Hoje, embora 59% dos evangélicos brasileiros sejam negros, segundo dados do DataFolha (2020), a liderança das principais igrejas evangélicas continua majoritariamente branca. Essa dissonância entre a base e a liderança reflete a dificuldade das igrejas em abordar questões raciais de forma crítica e engajada.

O Movimento Negro Evangélico e a Luta Antirracista

Diante desse cenário, o Movimento Negro Evangélico (MNE) surge como uma voz profética, denunciando o racismo dentro e fora das igrejas.
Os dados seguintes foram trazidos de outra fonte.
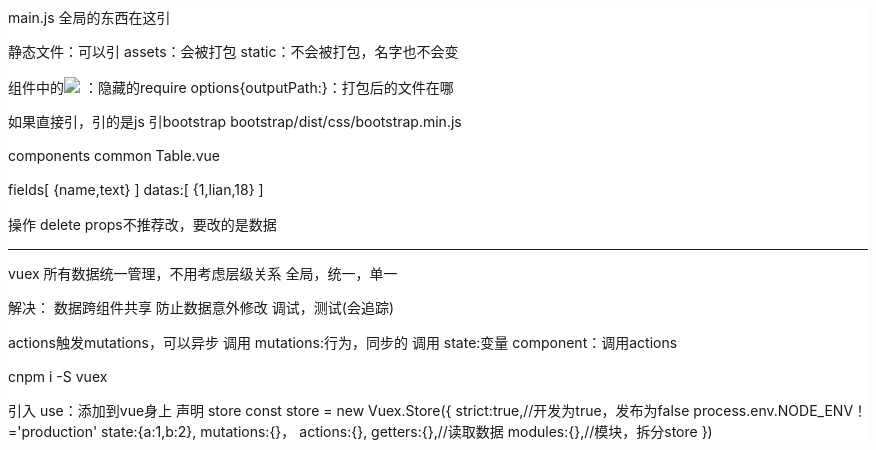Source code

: 
main.js 全局的东西在这引

静态文件：可以引
assets：会被打包
static：不会被打包，名字也不会变

组件中的<img src='...'> ：隐藏的require
options{outputPath:}：打包后的文件在哪

如果直接引，引的是js
引bootstrap bootstrap/dist/css/bootstrap.min.js

components
  common
    Table.vue

fields[
  {name,text}
]
datas:[
  {1,lian,18}
]

操作 delete
props不推荐改，要改的是数据

-------------------------------------------------------------------
vuex
所有数据统一管理，不用考虑层级关系
全局，统一，单一

解决：
数据跨组件共享
防止数据意外修改
调试，测试(会追踪)

actions触发mutations，可以异步
调用
mutations:行为，同步的
调用
state:变量
component：调用actions

cnpm i -S vuex

引入
use：添加到vue身上
声明 store
const store = new Vuex.Store({
  strict:true,//开发为true，发布为false   process.env.NODE_ENV！='production'
  state:{a:1,b:2},
  mutations:{}，
  actions:{},
  getters:{},//读取数据
  modules:{},//模块，拆分store
})
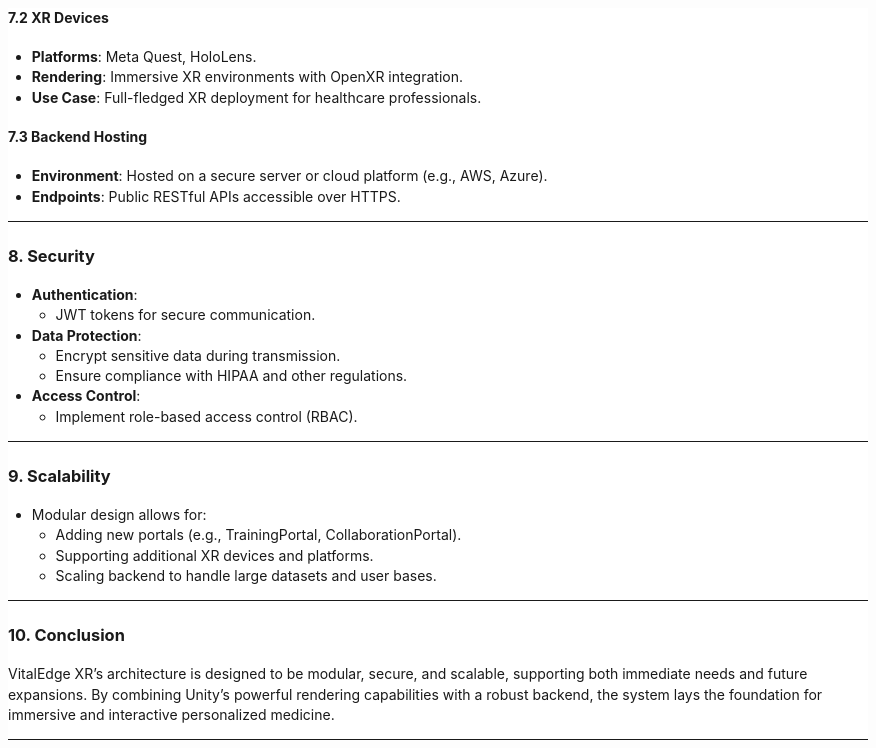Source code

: #### **7.2 XR Devices**
- **Platforms**: Meta Quest, HoloLens.
- **Rendering**: Immersive XR environments with OpenXR integration.
- **Use Case**: Full-fledged XR deployment for healthcare professionals.

#### **7.3 Backend Hosting**
- **Environment**: Hosted on a secure server or cloud platform (e.g., AWS, Azure).
- **Endpoints**: Public RESTful APIs accessible over HTTPS.

---

### **8. Security**
- **Authentication**:
  - JWT tokens for secure communication.
- **Data Protection**:
  - Encrypt sensitive data during transmission.
  - Ensure compliance with HIPAA and other regulations.
- **Access Control**:
  - Implement role-based access control (RBAC).

---

### **9. Scalability**
- Modular design allows for:
  - Adding new portals (e.g., TrainingPortal, CollaborationPortal).
  - Supporting additional XR devices and platforms.
  - Scaling backend to handle large datasets and user bases.

---

### **10. Conclusion**
VitalEdge XR’s architecture is designed to be modular, secure, and scalable, supporting both immediate needs and future expansions. By combining Unity’s powerful rendering capabilities with a robust backend, the system lays the foundation for immersive and interactive personalized medicine.

---
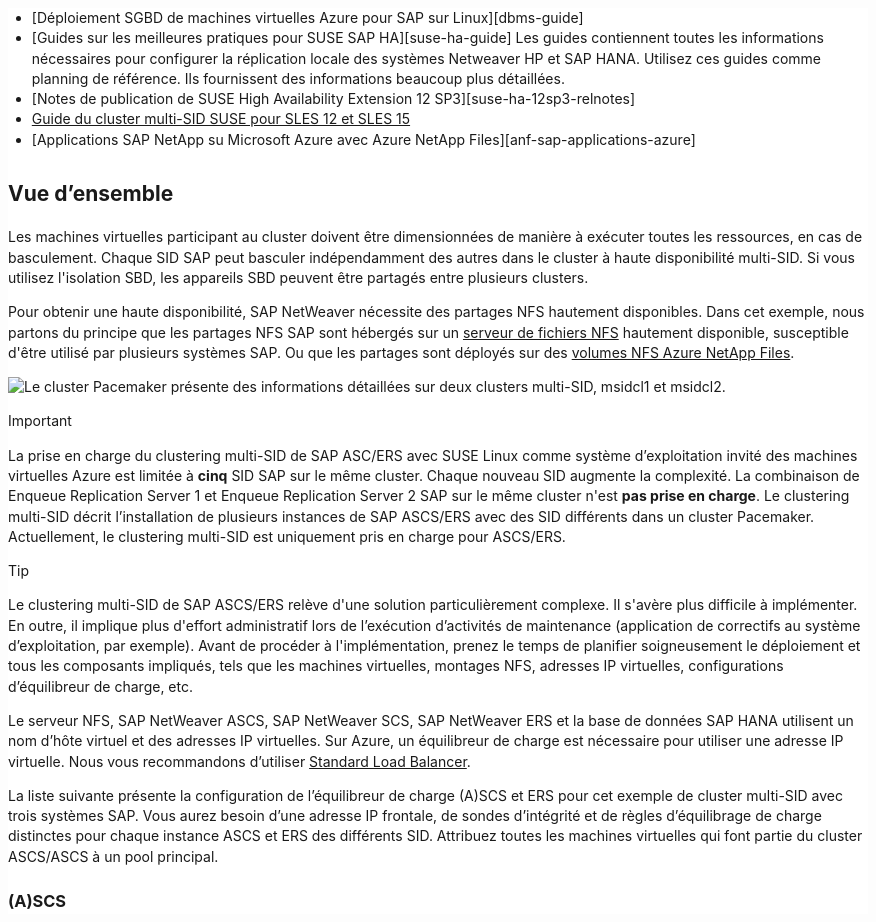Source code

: * [Déploiement SGBD de machines virtuelles Azure pour SAP sur Linux][dbms-guide]
* [Guides sur les meilleures pratiques pour SUSE SAP HA][suse-ha-guide] Les guides contiennent toutes les informations nécessaires pour configurer la réplication locale des systèmes Netweaver HP et SAP HANA. Utilisez ces guides comme planning de référence. Ils fournissent des informations beaucoup plus détaillées.
* [Notes de publication de SUSE High Availability Extension 12 SP3][suse-ha-12sp3-relnotes]
* [Guide du cluster multi-SID SUSE pour SLES 12 et SLES 15](https://documentation.suse.com/sbp/all/html/SBP-SAP-MULTI-SID/index.html)
* [Applications SAP NetApp su Microsoft Azure avec Azure NetApp Files][anf-sap-applications-azure]
## <a name="overview"></a>Vue d’ensemble

Les machines virtuelles participant au cluster doivent être dimensionnées de manière à exécuter toutes les ressources, en cas de basculement. Chaque SID SAP peut basculer indépendamment des autres dans le cluster à haute disponibilité multi-SID.  Si vous utilisez l'isolation SBD, les appareils SBD peuvent être partagés entre plusieurs clusters.  

Pour obtenir une haute disponibilité, SAP NetWeaver nécessite des partages NFS hautement disponibles. Dans cet exemple, nous partons du principe que les partages NFS SAP sont hébergés sur un [serveur de fichiers NFS](./high-availability-guide-suse-nfs.md) hautement disponible, susceptible d'être utilisé par plusieurs systèmes SAP. Ou que les partages sont déployés sur des [volumes NFS Azure NetApp Files](../../../azure-netapp-files/azure-netapp-files-create-volumes.md).  

![Le cluster Pacemaker présente des informations détaillées sur deux clusters multi-SID, msidcl1 et msidcl2.](./media/high-availability-guide-suse/ha-suse-multi-sid.png)

> [!IMPORTANT]
> La prise en charge du clustering multi-SID de SAP ASC/ERS avec SUSE Linux comme système d’exploitation invité des machines virtuelles Azure est limitée à **cinq** SID SAP sur le même cluster. Chaque nouveau SID augmente la complexité. La combinaison de Enqueue Replication Server 1 et Enqueue Replication Server 2 SAP sur le même cluster n'est **pas prise en charge**. Le clustering multi-SID décrit l’installation de plusieurs instances de SAP ASCS/ERS avec des SID différents dans un cluster Pacemaker. Actuellement, le clustering multi-SID est uniquement pris en charge pour ASCS/ERS.  

> [!TIP]
> Le clustering multi-SID de SAP ASCS/ERS relève d'une solution particulièrement complexe. Il s'avère plus difficile à implémenter. En outre, il implique plus d'effort administratif lors de l’exécution d’activités de maintenance (application de correctifs au système d’exploitation, par exemple). Avant de procéder à l'implémentation, prenez le temps de planifier soigneusement le déploiement et tous les composants impliqués, tels que les machines virtuelles, montages NFS, adresses IP virtuelles, configurations d’équilibreur de charge, etc.  

Le serveur NFS, SAP NetWeaver ASCS, SAP NetWeaver SCS, SAP NetWeaver ERS et la base de données SAP HANA utilisent un nom d’hôte virtuel et des adresses IP virtuelles. Sur Azure, un équilibreur de charge est nécessaire pour utiliser une adresse IP virtuelle. Nous vous recommandons d’utiliser [Standard Load Balancer](../../../load-balancer/quickstart-load-balancer-standard-public-portal.md).  

La liste suivante présente la configuration de l’équilibreur de charge (A)SCS et ERS pour cet exemple de cluster multi-SID avec trois systèmes SAP. Vous aurez besoin d’une adresse IP frontale, de sondes d’intégrité et de règles d’équilibrage de charge distinctes pour chaque instance ASCS et ERS des différents SID. Attribuez toutes les machines virtuelles qui font partie du cluster ASCS/ASCS à un pool principal.  

### <a name="ascs"></a>(A)SCS
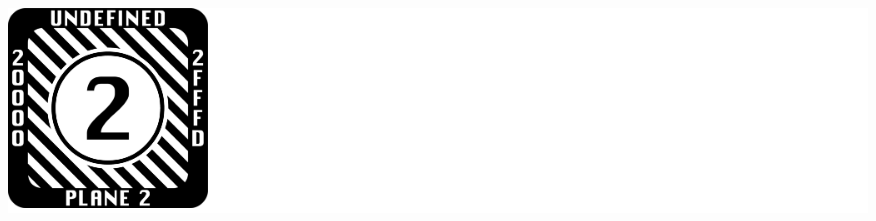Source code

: <a href="https://raw.githubusercontent.com/altmind/AAPL-last-resort-glyphs/master/png/LastResort171.png"><img src="https://raw.githubusercontent.com/altmind/AAPL-last-resort-glyphs/master/png/LastResort171.png" width="200"></a><br/>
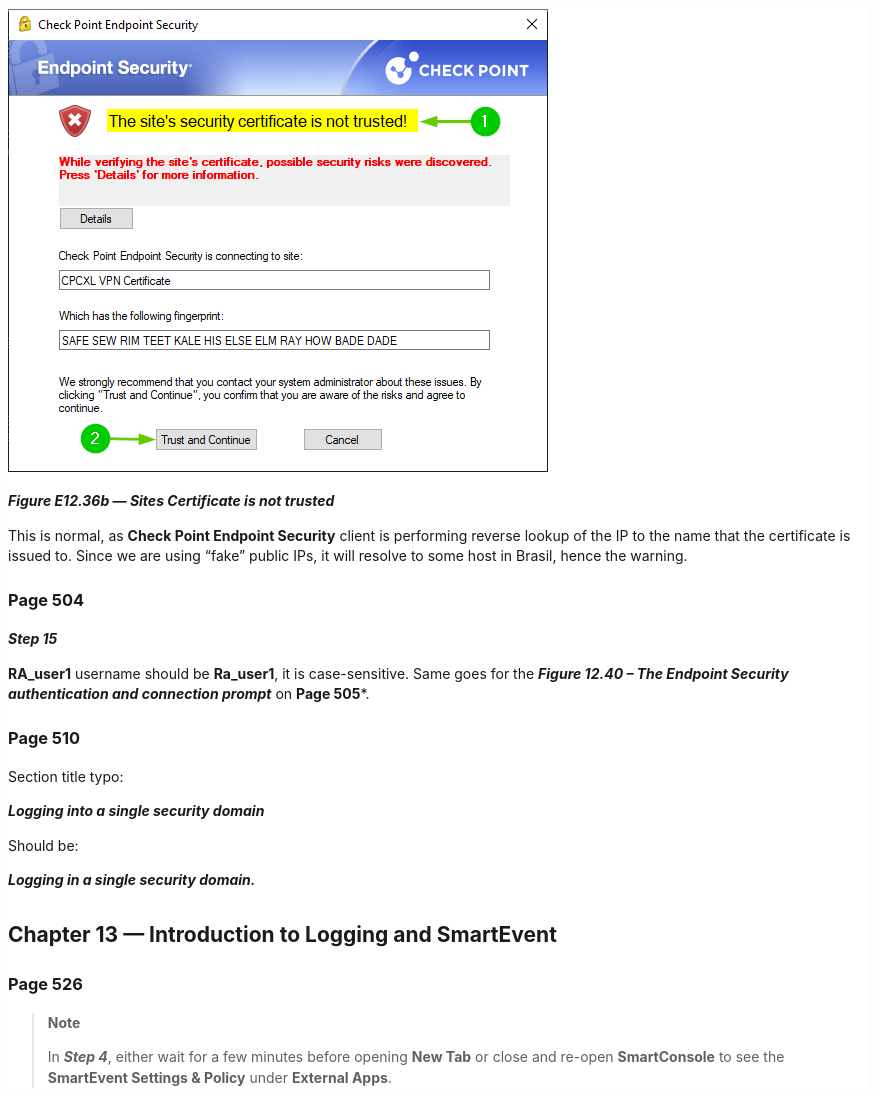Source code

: ![Figure12_36b_Sites_Certificate_is_not_trusted](Errata_and_Notes_Figures/Chapter_12/Figure12_36b_Sites_Certificate_is_not_trusted.png)

***Figure E12.36b — Sites Certificate is not trusted***

This is normal, as **Check Point Endpoint Security** client is performing reverse lookup of the IP to the name that the certificate is issued to. Since we are using “fake” public IPs, it will resolve to some host in Brasil, hence the warning.

### Page 504
***Step 15*** 

**RA_user1** username should be **Ra_user1**, it is case-sensitive. Same goes for the ***Figure 12.40 – The Endpoint Security authentication and connection prompt*** on **Page 505***.

### Page 510

Section title typo:

***Logging into a single security domain***

Should be:

***Logging in a single security domain.***

## Chapter 13 — Introduction to Logging and SmartEvent

### Page 526
>**Note**
>
> In ***Step 4***, either wait for a few minutes before opening **New Tab** or close and re-open **SmartConsole** to see the **SmartEvent Settings & Policy** under **External Apps**.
Fundado em 2003, o MNE busca resgatar a história negra no protestantismo e promover uma teologia que dialogue com as realidades da população negra.

Um exemplo emblemático dessa luta é a fala do pastor Cosme Felippsen durante a lavagem da Marquês de Sapucaí, no Rio de Janeiro. Felippsen, integrante do MNE, denunciou o racismo religioso e a ganância de líderes evangélicos, defendendo o respeito às religiões de matriz africana e a inclusão de grupos marginalizados. Sua postura corajosa ilustra o potencial transformador de uma fé engajada com a justiça social.

Sai Dela, Povo Meu! Um Chamado ao Rompimento

Diante da escalada fascista e fundamentalista no evangelicalismo brasileiro, o chamado de Apocalipse 18:4-5“Sai dela, povo meu, para que não sejas participante dos seus pecados” — ressoa como um imperativo ético e teológico. Para muitos, chegou o momento de romper com igrejas que legitimam práticas excludentes e violentas, buscando construir comunidades de fé que abracem a diversidade e promovam a justiça.

O Movimento Negro Evangélico, com sua luta antirracista e sua defesa de uma teologia contextualizada, aponta caminhos para essa reconstrução. A fala do pastor Cosme Felippsen e a atuação do MNE são sinais de esperança, indicando que é possível resgatar o evangelho como uma mensagem de libertação e amor.

Em suma, a escalada fascista, fundamentalista e conservadora no protestantismo brasileiro é um fenômeno complexo, que reflete as tensões e contradições de uma sociedade marcada por desigualdades e exclusões. Diante desse cenário, a luta do Movimento Negro Evangélico nos lembra que a fé pode ser um instrumento de transformação e resistência. O chamado “Sai dela, povo meu!” não é apenas um convite ao rompimento com igrejas fascistas, mas também um convite à construção de uma igreja que seja, de fato, Sal e Luz no mundo.